By Gareth A Davies, Boxing Correspondent

Rob MccrackenGreat Britain's boxing set-up for the London 2012 Olympics has delivered the devastating news that Rob McCracken, head coach and performance director, has had his licence revoked with immediate effect by the amateur code's world governing body, AIBA.

AIBA have told McCracken, who has been in the job since November 2009, that due to his professional links with Carl Froch, the World Boxing Council super-middleweight champion, he will no longer be able to take part in AIBA-sanctioned events.

Those include Olympic qualifying events, the World Championships and the Olympics themselves in London next year.

In spite of McCracken having been in situ as GB amateur head for 16 months, AIBA claimed yesterday they have only recently been made aware of the link. GB officials are claiming that the rule was created on March 24 this year, but AIBA insisted yesterday the rule has been in place for some time.

AIBA claimed they had invoked a constitutional rule but later contradicted themselves when a spokesman for the organisation admitted that the rule change had been made last month.

It means that McCracken will be barred until he surrenders his professional coaching licence, plus a six-month ‘cooling off’ period before he can reapply to be reinstated.
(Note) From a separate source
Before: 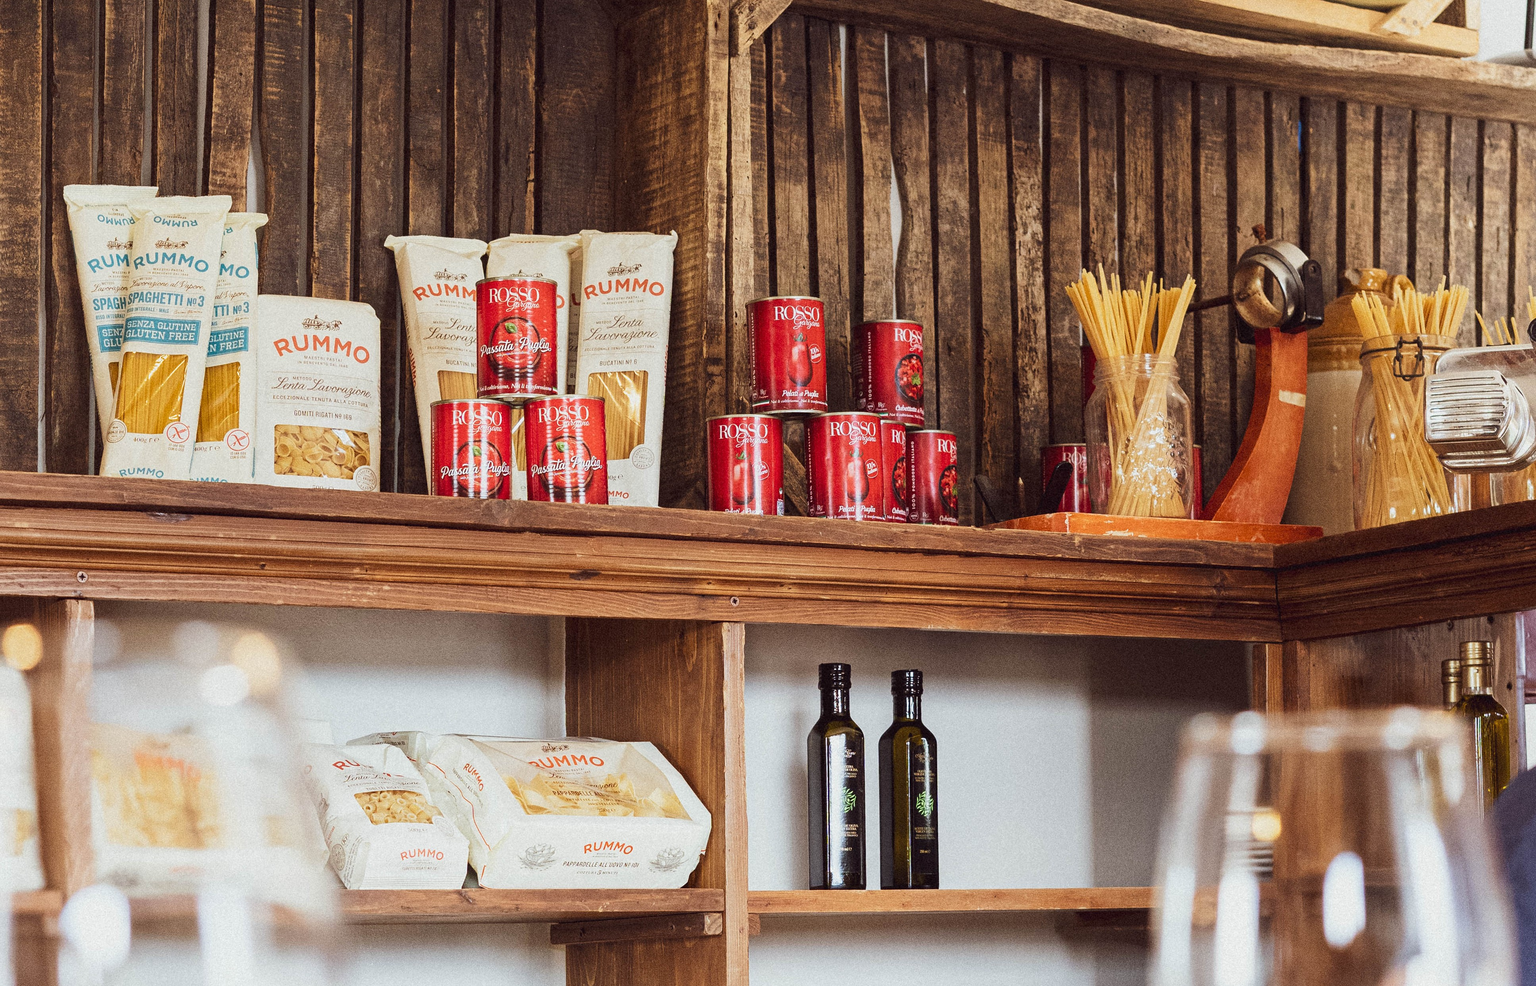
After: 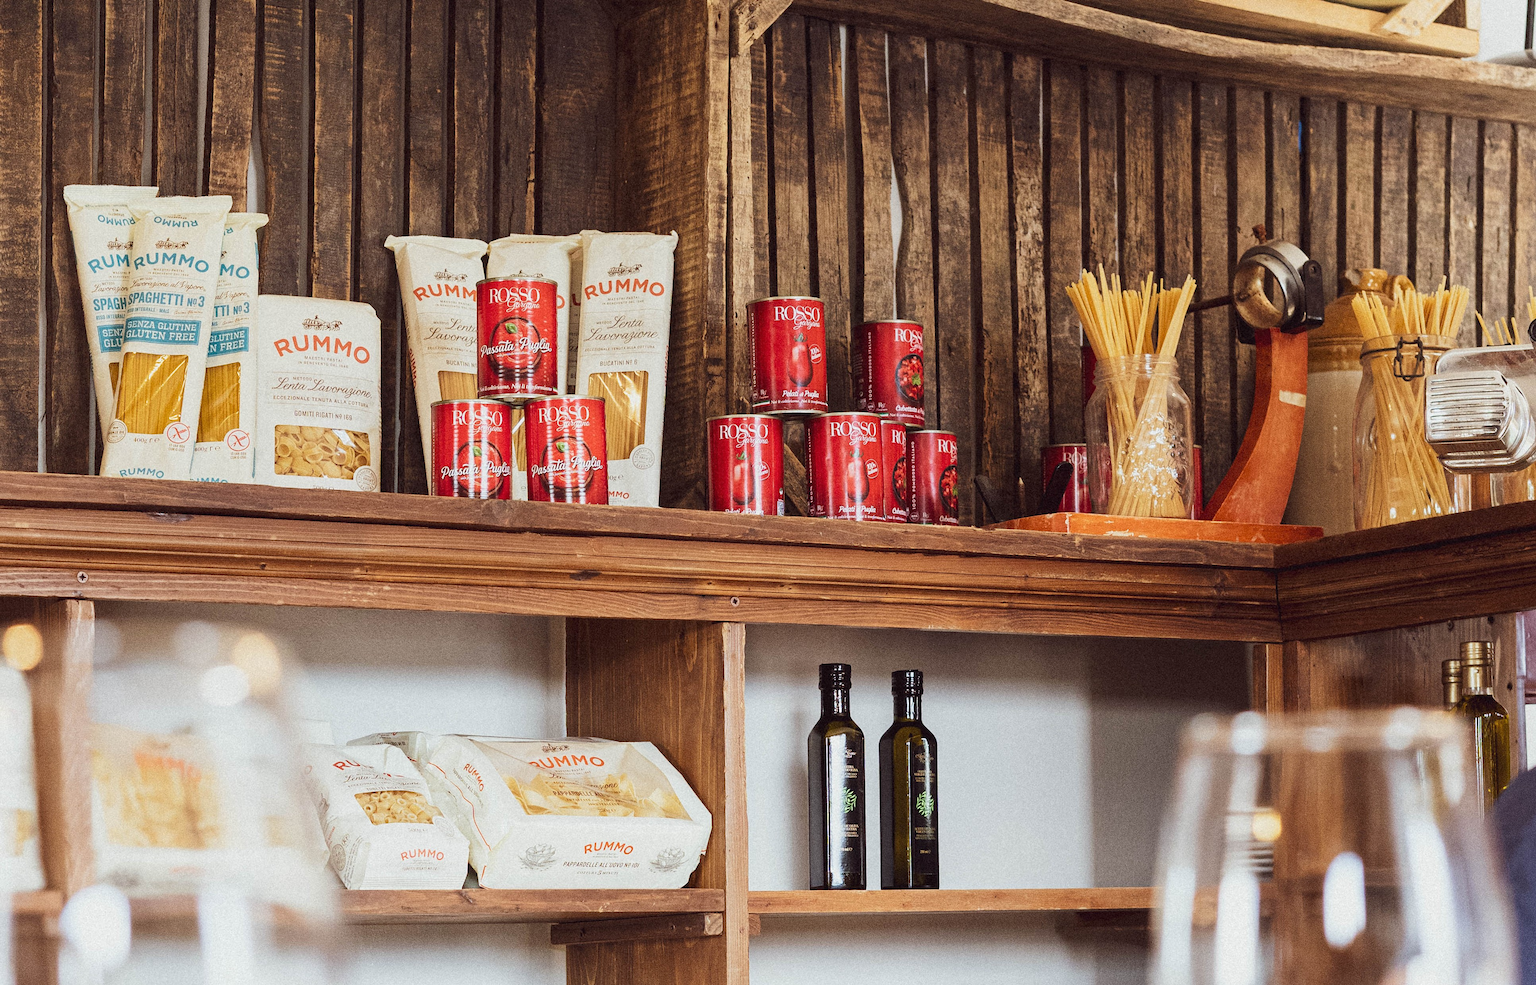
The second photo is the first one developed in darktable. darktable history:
color correction: highlights b* -0.002, saturation 0.993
However, the rule change by AIBA just over a year from an Olympic Games seems illogical.

AIBA have invoked a constitutional rule, meaning that McCracken will be barred until he surrenders his professional coaching licence, plus a six month ‘cooling off’ period.

To requalify, McCracken would have to reapply for an amateur licence through AIBA. Regardless of McCracken’s decision, the time lag would mean his missing the World Amateur Championships, which double as the first Olympic qualifier, in Baku in September this year.

McCracken was not available for comment but a British Amateur Boxing Association official said: "We are very concerned by this development. It could have a serious impact on our boxer's prospects at the world championships later this year and the Olympics in 2012."

AIBA claim the rule is nothing new and that had Paul King, the former chief executive of the Amateur Boxing Association of England declared McCracken's professional links, his amateur licence would have been rejected.

As revealed last month, King has been at loggerheads with AIBA following an aborted attempt last year to replace powerful AIBA president Ching-Kuo Wu, from Taiwan, who is also an IOC member.

Wu had threatened last month to ban English boxers from amateur events due to an ongoing disciplinary hearing against King.

An AIBA spokesman claimed yesterday: "It is the case that we did not know that McCracken was coaching a professional boxer until it was brought to our attention at the end of last year.

"We have 195 member federations and it is very difficult for us to have close control over all of them. It's a full-time job keeping lots of people in line with the rules and lots of people need to bring things to our attention."